European safety officials have ordered checks on certain Airbus speed sensors supplied by U.S. manufacturer Goodrich, weeks after clamping down on alternative equipment from France's Thales.

Potentially faulty speed readings from sensors made by Thales are at the center of investigations into the crash of an Air France A330-200 jet in the Atlantic on June 1.

In an airworthiness directive dated September 22, the European Aviation Safety Agency said there had been reports of loose fittings on a number of Goodrich sensors, known as pitot probes.

This could be the result of mis-torque...at equipment manufacturing level, the Cologne-based agency said.

If not corrected, such a problem could lead to an air leak and false speed readings, according to the public document.

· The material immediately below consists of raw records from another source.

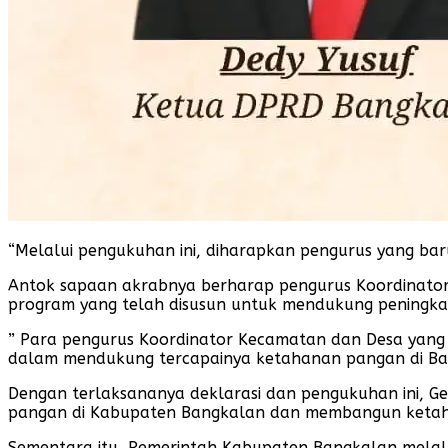
“Melalui pengukuhan ini, diharapkan pengurus yang ba
Antok sapaan akrabnya berharap pengurus Koordinator
program yang telah disusun untuk mendukung peningka
” Para pengurus Koordinator Kecamatan dan Desa yang b
dalam mendukung tercapainya ketahanan pangan di Bang
Dengan terlaksananya deklarasi dan pengukuhan ini, 
pangan di Kabupaten Bangkalan dan membangun ketaha
Sementara itu, Pemerintah Kabupaten Bangkalan melal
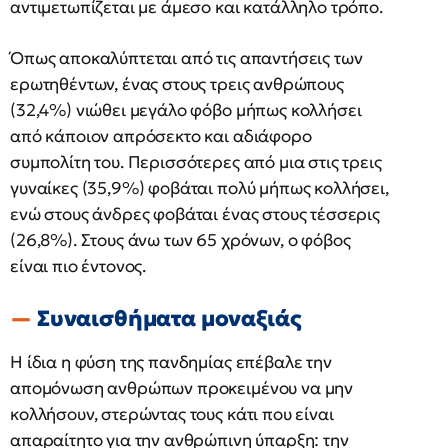
αντιμετωπίζεται με άμεσο και κατάλληλο τρόπο.
Όπως αποκαλύπτεται από τις απαντήσεις των
ερωτηθέντων, ένας στους τρεις ανθρώπους
(32,4%) νιώθει μεγάλο φόβο μήπως κολλήσει
από κάποιον απρόσεκτο και αδιάφορο
συμπολίτη του. Περισσότερες από μια στις τρεις
γυναίκες (35,9%) φοβάται πολύ μήπως κολλήσει,
ενώ στους άνδρες φοβάται ένας στους τέσσερις
(26,8%). Στους άνω των 65 χρόνων, ο φόβος
είναι πιο έντονος.
Συναισθήματα μοναξιάς
Η ίδια η φύση της πανδημίας επέβαλε την
απομόνωση ανθρώπων προκειμένου να μην
κολλήσουν, στερώντας τους κάτι που είναι
απαραίτητο για την ανθρώπινη ύπαρξη: την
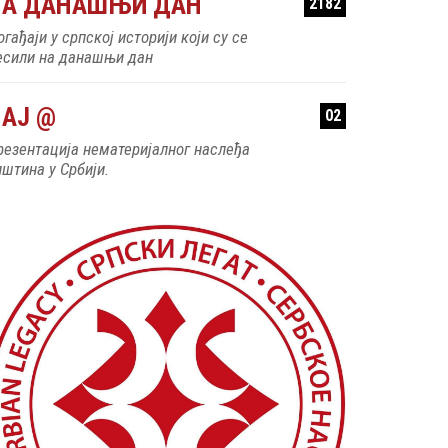
НА ДАНАШЊИ ДАН
2182
гађаји у српској историји који су се
есили на данашњи дан
АЈ @
02
резентација нематеријалног наслеђа
пштина у Србији.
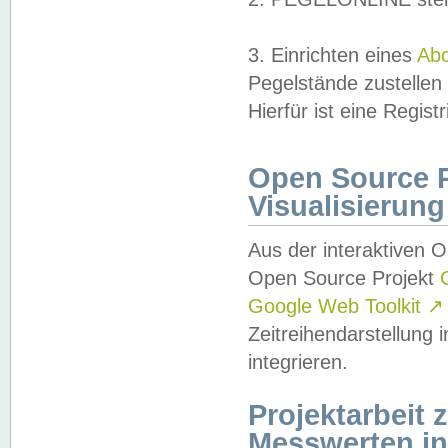
3. Einrichten eines
Ab
Pegelstände zustellen
Hierfür ist eine Regist
Open Source Pr
Visualisierung
Aus der interaktiven 
Open Source Projekt
Google Web Toolkit
↗
Zeitreihendarstellung
integrieren.
Projektarbeit
Messwerten i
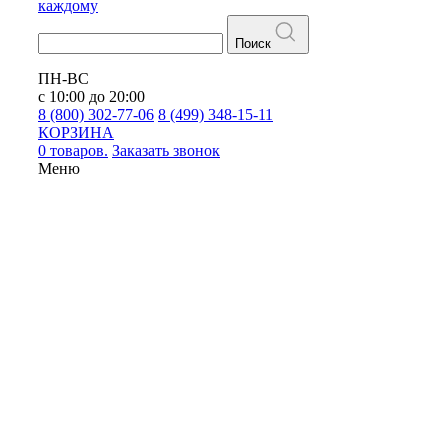
каждому
Поиск
ПН-ВС
с 10:00 до 20:00
8 (800) 302-77-06
8 (499) 348-15-11
КОРЗИНА
0 товаров.
Заказать звонок
Меню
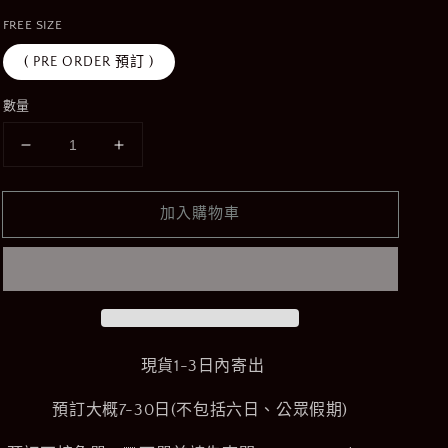
價
FREE SIZE
( PRE ORDER 預訂 )
數量
Bomber
Bomber
Leather
Leather
Jacket
Jacket
加入購物車
數
數
量
量
減
增
少
加
現貨1-3日內寄出
預訂大概7-30日(不包括六日、公眾假期)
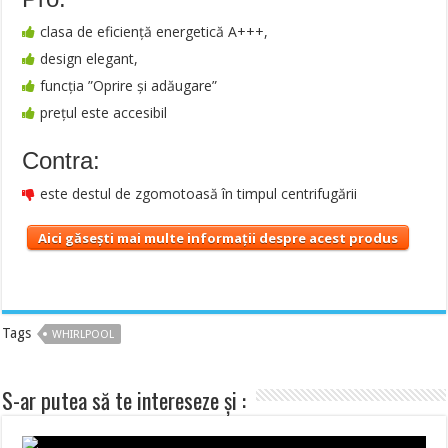
clasa de eficiență energetică A+++,
design elegant,
funcția ”Oprire și adăugare”
prețul este accesibil
Contra:
este destul de zgomotoasă în timpul centrifugării
Aici găsești mai multe informații despre acest produs
Tags
WHIRLPOOL
S-ar putea să te intereseze și :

The Goodrich sensors were designed for the A330 and A340. The company was not immediately available for comment.

A spokeswoman for EASA, a European Union safety agency, said the problem would be relatively easy to address and services were unlikely to be severely disrupted.

An Airbus spokesman said the checks affected a limited batch of sensors and these had been tracked down through their serial numbers. The number of airlines and aircraft affected was not immediately available.

It is the first time Goodrich sensors have come under the spotlight since the Air France crash highlighted the occasional fragility of systems used to measure an aircraft's speed.

All 228 people on board were killed when Air France flight AF447 crashed en route from Rio de Janeiro to Paris.

Investigators revealed inconsistent speed readings from the three Thales sensors on board the doomed Air France A330, but have said it is too early to say exactly what caused the crash.

Since the crash several other incidents involving speed sensors have come to light, but French investigators attribute this in part to extra zeal in reporting momentary glitches that would otherwise pass almost unnoticed and never get reported.

Pitot probes take pressure readings from which computer systems calculate an aircraft's speed, but they are vulnerable to icing or anything else that interrupts the air flow.

Without accurate speed data, pilots can accidentally fly the plane too fast, putting pressure on its structure, or too slowly, causing it to stall.

EASA last month banned the particular model of Thales sensor installed on the crashed jet and restricted the use of a newer Thales model to just one per aircraft. The move meant that at least two sensors must in future come from Goodrich.

Goodrich is the standard supplier of sensors for the Airbus A330 and A340. Thales makes the only approved alternative.

The EASA spokeswoman said it had acted over the quality of a batch of sensors leaving the Goodrich factory but not over their design. In the case of Thales probes, safety officials had been more worried about their inherent resistance to bad conditions.